The Bush administration called Iran's offer to let a watchdog agency inspect the country's nuclear facilities a stalling tactic intended to avoid UN penalties that would further isolate Tehran.
"I think they're playing games," US Secretary of State Condoleezza Rice said on Sunday on ABC's This Week.
"But obviously, if they're not playing games, they should come clean. They should stop the enrichment, suspend the enrichment," she said.
Iran's deputy oil minister played down the chance of UN action, saying punishing Tehran would send oil prices even higher.
Tehran on Saturday offered to allow inspections if the UN Security Council would turn the dispute over to its nuclear monitor, the International Atomic Energy Agency.
A report by the UN agency confirmed Iran had successfully produced enriched uranium and defied the Security Council's Friday deadline to stop the process.
Iran maintains it will not make nuclear weapons and does not need or want them. But the US, Britain and France suspect the intent of the uranium enrichment program is to make nuclear warheads.
"The international community is completely of one mind, that no one wants, needs or really can tolerate a nuclear-armed Iran in the midst of the world's most volatile region. That is the consistent view," Rice told CNN's Late Edition.
While the US and its European allies are pushing for possible penalties, veto-wielding Security Council members Russia and China have opposed the idea.
Rice said that Washington would seek a UN resolution requiring that Tehran comply with demands it stop enriching uranium.
She mentioned a resolution under Chapter 7 of the UN Charter, which can be enforced through penalties or military action.
Iran's deputy oil minister played down the idea of penalties.
"Any action like that will increase oil prices very high.
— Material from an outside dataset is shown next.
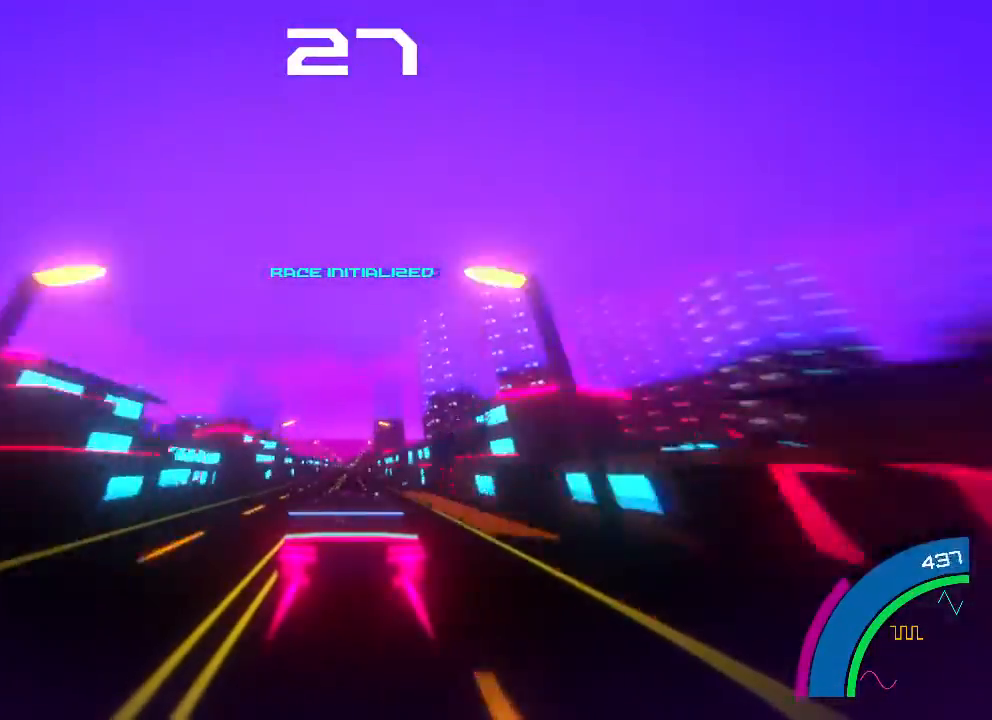
{"buttons": ["B", "R2"], "left_stick": "center", "events": []}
And I believe that the UN or its bodies will not put any sanctions on oil or the oil industry," M.H. Nejad Hosseinian told reporters in Pakistan.
Rice, however, declared, "No one is talking about going to oil and gas sanctions." She cited potential steps such as freezing assets.
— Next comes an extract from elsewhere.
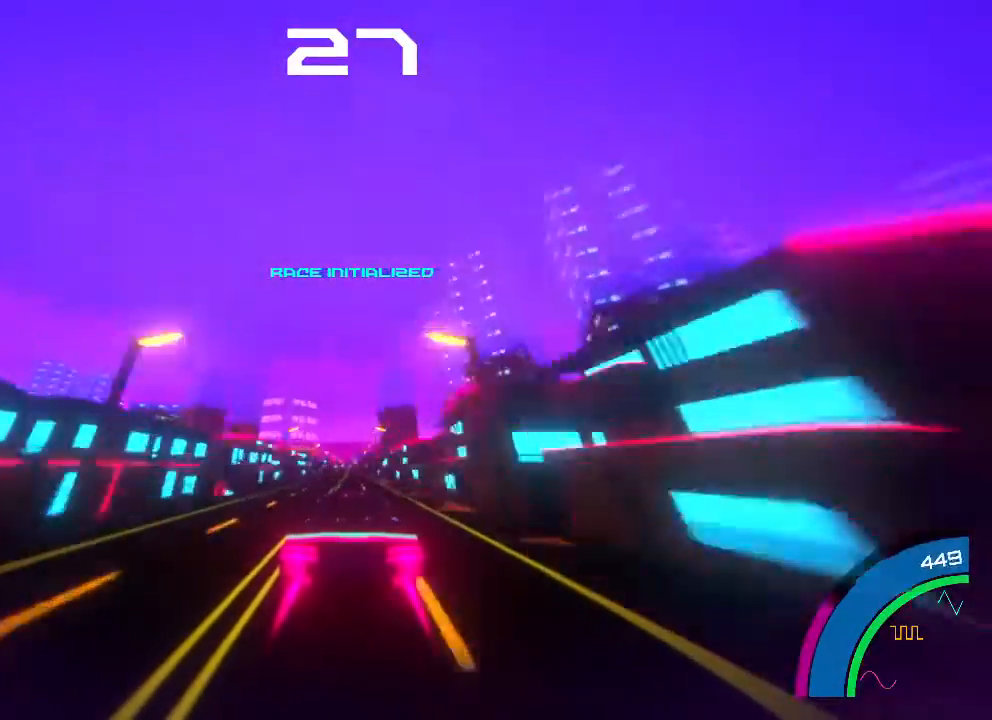
{"buttons": ["B", "R2"], "left_stick": "center", "events": []}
"Oh, I absolutely believe that we have a lot of diplomatic arrows in our quiver at the Security Council and also like-minded states that would be able and willing to look at additional measures if the security council does not move quickly enough," Rice told CBS' Face the Nation.
In contrast, former secretary of state Colin Powell said in an interview broadcast on Sunday in London that Iran seems to "have pretty much decided they can accept whatever sanctions are coming their way."